Es fehlt der Händedruck
Präsenzmessen stehen vor Comeback
Die Frankfurter Buchmesse, die erste IAA in München, die it-sa in Nürnberg, Anuga und Art Cologne: Der deutsche Messekalender ist in diesem Herbst fast so gut gefüllt wie vor der Corona-Krise. Nach 18 Monaten Zwangspause wollen die Messegesellschaften endlich wieder durchstarten und mit internationalen Präsenzveranstaltungen bei Ausstellern und Fachbesuchern punkten. Neuerliche Absagen wegen der Delta-Variante des Corona-Virus sollen dabei mit ausgefeilten Hygiene-Konzepten verhindert werden.

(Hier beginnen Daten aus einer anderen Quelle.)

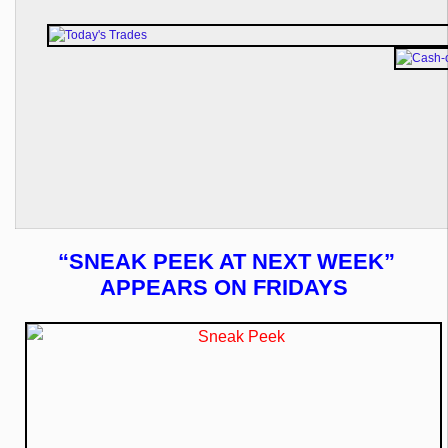
“SNEAK PEEK AT NEXT WEEK”
APPEARS ON FRIDAYS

Der Branchenverband Auma schätzt den volkswirtschaftlichen Schaden durch die vielen abgesagten Messen inzwischen auf deutlich über 40 Milliarden Euro seit Beginn der Pandemie im März 2020. Im vergangenen Jahr seien rund 70 Prozent der Messen abgesagt worden und in diesem Jahr seien es auch schon über 60 Prozent, sagt Auma-Geschäftsführer Jörn Holtmeier. "Das ist die größte Katastrophe unserer Branche seit 70 Jahren." Man sei nun aber froh, dass die Bundesländer zum Neustart verbindliche Rahmen für die Durchführung von Messen geschaffen hätten. "Die Unternehmen benötigen auch künftig Planungssicherheit. Wir können nicht einfach im schnellen Wechsel auf und zu machen."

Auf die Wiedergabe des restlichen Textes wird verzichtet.